Kootenay politicians are about to get taste of Trail – from its Italian culture, hockey history to community spirit – at an annual convention that brings together representatives from 26 communities and four regional districts to discuss common concerns and hopeful resolutions.
The three-day Association of Kootenay Boundary Local Governments (AKBLG) is attracting up to 165 delegates and about 30 of their partners to Trail from Thursday to Saturday.
By now members attending the convention have submitted about 15 resolutions for consideration, including Trail’s push for the province to develop a transportation strategy to critically assess and determine solutions toward the sustainability of passenger directed vehicle operations in rural communities.
When the majority votes in favour of a resolution, it’s carried onto the Union of British Columbia Municipalities in hopes of receiving provincial support.
Beyond the obvious economic spin-off caught by hotels, restaurants and up to 80 per cent local contractors hired on to see this event through, hosting the AKBLG is a chance to showcase what Trail and its surrounding communities offer.
“I’ve said it right from the beginning that everything that we do, we do well,” said Trail councillor Eleanor Gattafoni Robinson.
“You know me, I’m professing it every minute I can that this is just going to be the best!”
Ann Damude of Ann Damude Events has been hired on as convention coordinator to ensure the event, last held in the Silver City about 10 year ago, is one to remember.
“The feedback is always phenomenal about how friendly and hospitable the West Kootenay communities are and I think Trail is a stellar example,” she said. “You can’t buy that reputation.”
The city is following the green precedent set at other conventions by taking the less is more approach with the use of electronic communications minimizing print materials, for instance.
This year’s theme “Live, Work, Play: Exploring Rural Communities Potential” speaks to the lifestyle most residents are after when they settle in the Kootenays.
“We’re all here because we like to play but what we realize is that if people can’t make a living here, then they have to leave,” said Damude, noting that many of the convention workshops centre around this theme.
Delegates will get a chance to take in workshops of their choice, which may include the seven deadly sins of tourism, new economic initiatives or a look at why (more) good people don’t enter politics.
They’ll also get to tour the Waneta expansion project and Teck Trail Operations and hear from keynote speaker Mike Harcourt, a former B.C. premier whose work nowadays focuses on sustainable and resilient communities.
“He’s quite revolutionary,” said Damude. “He’s very grassroots. It’s not top down, it’s not big federal programs and policies, he’s saying, ‘Give rural communities the opportunity to decide what they need and then support them.’”
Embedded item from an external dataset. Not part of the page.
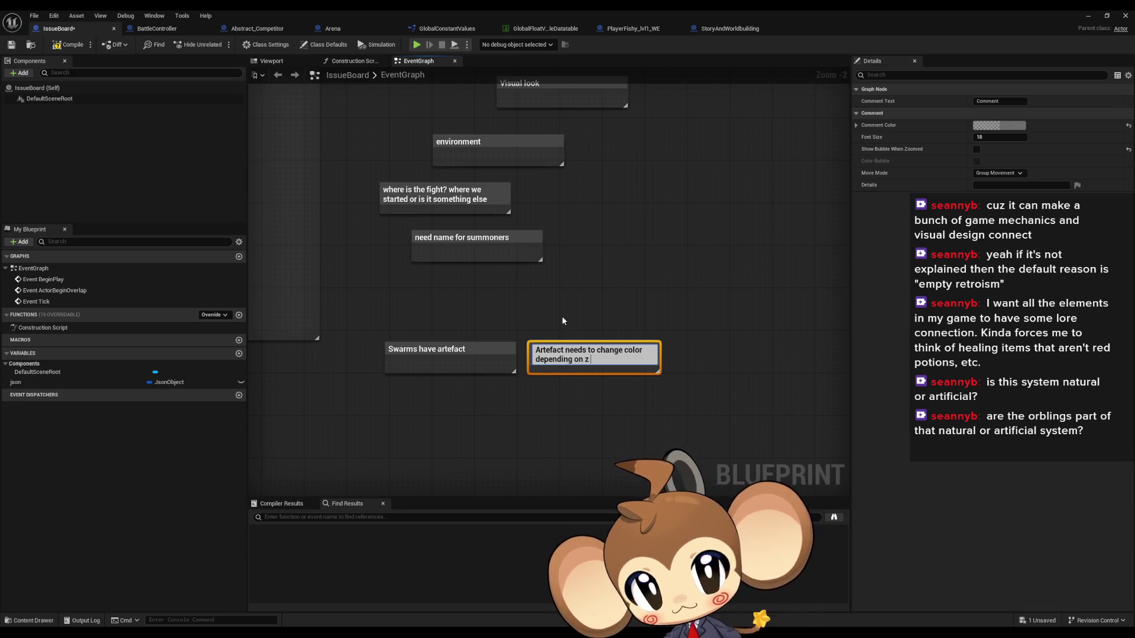
pyautogui.write('axis accele')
In the meantime, partners also have a number of fun activities to enjoy from building their own hanging baskets, creating an Italian dinner and delving into collage work at Trail’s VISAC Gallery.
Together convention participants will unwind at an opening ceremony Thursday at the Best Western Columbia River Hotel, where “Hockey Night In Canada” will encourage people to pull out their fan gear and learn about Trail’s hockey history through historical footage from the Trail Historical Society and test their knowledge with hockey trivia.
The tone will switch gears at the Riverbelle Friday night during the “Silver City Saloon,” where the night will be a gamble for participants whose winning chips could earn them prizes in a silent auction. The games will follow with a four-course traditional Italian meal.